А еже нас не велишь умерших у церкви погребать и исповеди и святых тайн лишать в животе сущих еще коих, да Христос нас не лишит благодати своея: Той есть присно с нами и будет, надеем бо ся нань крепко и никто ж человек смертной и тленной отлучити нас от Него возможет – с Ним бо стражем и умираем. А по смерти нашей грешная телеса наша добро так, царю, ты придумал со властьми своими, что псом пометати или птицам на растерзание отдати. Вемы бо, да и ты слышишь по вся дни в церкви, яко святым мучеником ни единому честнаго погребения не бысть от убивающих их или в темницах уморяющих, но метаху их в безчестные места и в воду иных, и в ровы, и в кал, овых же и сожигали мощи, да Христос их нигде не забыл; тако ж и нас негли не забудет Надежда наша и купно с первыми соберет кости наша в последний день и оживотворит мертвенная телеса наша Духом Святым. Несть мы лутши древних мученик и исповедник – добро так нам валятися на земли. (…)
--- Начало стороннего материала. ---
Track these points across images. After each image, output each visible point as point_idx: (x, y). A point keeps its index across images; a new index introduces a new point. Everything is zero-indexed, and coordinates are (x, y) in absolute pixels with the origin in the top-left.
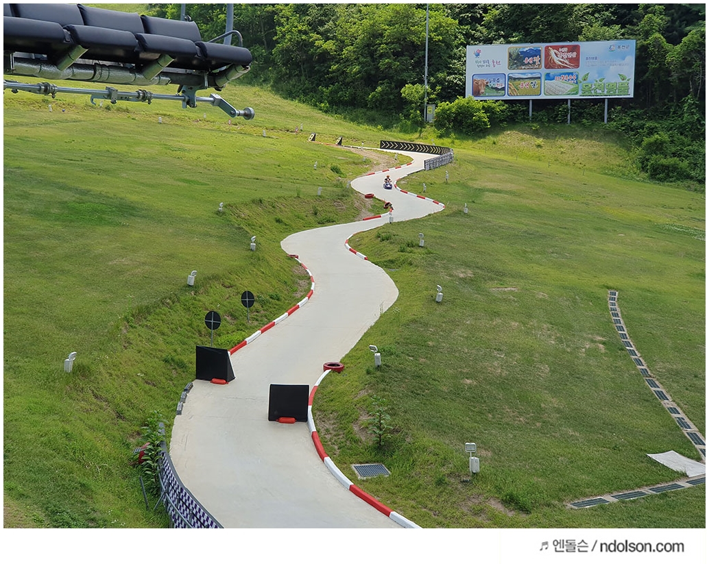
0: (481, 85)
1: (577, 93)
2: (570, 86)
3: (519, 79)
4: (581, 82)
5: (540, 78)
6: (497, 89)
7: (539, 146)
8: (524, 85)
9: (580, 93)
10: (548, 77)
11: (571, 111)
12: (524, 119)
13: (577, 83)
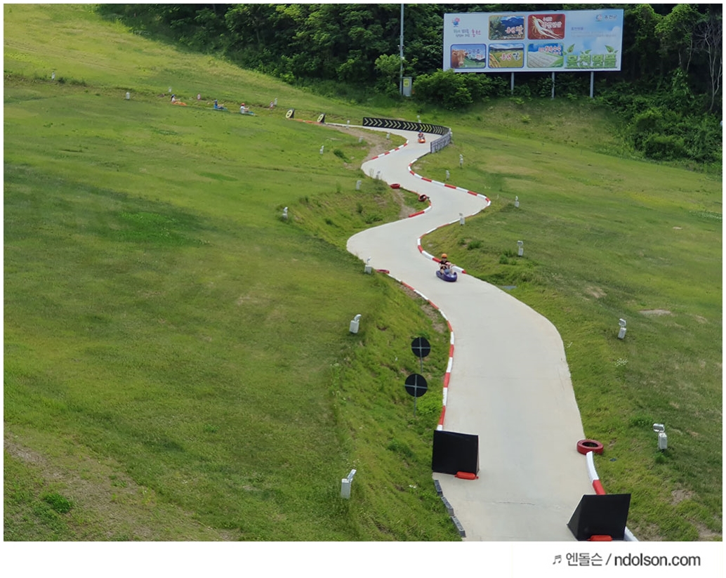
0: (460, 56)
1: (562, 65)
2: (555, 58)
3: (501, 50)
4: (566, 54)
5: (522, 49)
6: (477, 61)
7: (525, 122)
8: (506, 56)
9: (565, 65)
10: (531, 48)
11: (555, 85)
12: (506, 93)
13: (562, 55)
Прости, Михайлович, свет, либо потом умру, да же бы тебе ведомо было, да никак не лгу, ниж притворяяся, говорю: в темнице мне, яко во гробу сидящу, что надобна? Разве смерть? Ей, тако.
Некогда мне молящюся о тебе з горькими слезами от вечера и до полунощи и зело стужающу Божеству, да же бы тебе исцелитися душею своею и живу быти пред Ним, и от труда своего аз многогрешный падох на лицы своем, плакахся и рыдая горко, и от туги великия забыхся, лежа на земли, и видех тя пред собою, или ангела твоего умиленна стояща, подпершися под лице правою рукою. Аз же возрадовахся, начах тя лобызати и обымати со умиленными глаголы. И увидех на брюхе твоем язву зело велику, исполнена гноя многа, и убоях, вострепетах душею, положих тя взнак на войлок свой, на нем же молитвы и поклоны творю, и начах язву на брюхе твоем, слезами моими покропляя, руками сводити, и бысть брюхо твое цело и здорово, яко николи же боле. Душа ж моя возрадовалася о Господе и о здравии твоем зело.
И паки поворотив тя вверх спиною твоею, видех спину твою загнившу паче брюха, и язва больши первыя явихся. Мне ж, тако же плакавшуся, руками сводящу язву твою спинную, и мало посошлася, и не вся исцеле.
И очютихся от видения того, не исцелих тя всего здрава до конца. Нет, государь, большо покинуть мне плакать о тебе, вижу, не исцелеть. Ну, прости ж, Господа ради, дондеж увидимся с тобою».
Сообщив еще о других знамениях, которые он получил по милости Божией, Аввакум преднамеренно тут же заканчивал послание, видимо желая оставить царя под впечатлением той последней и страшной встречи с горними силами, которая у него была.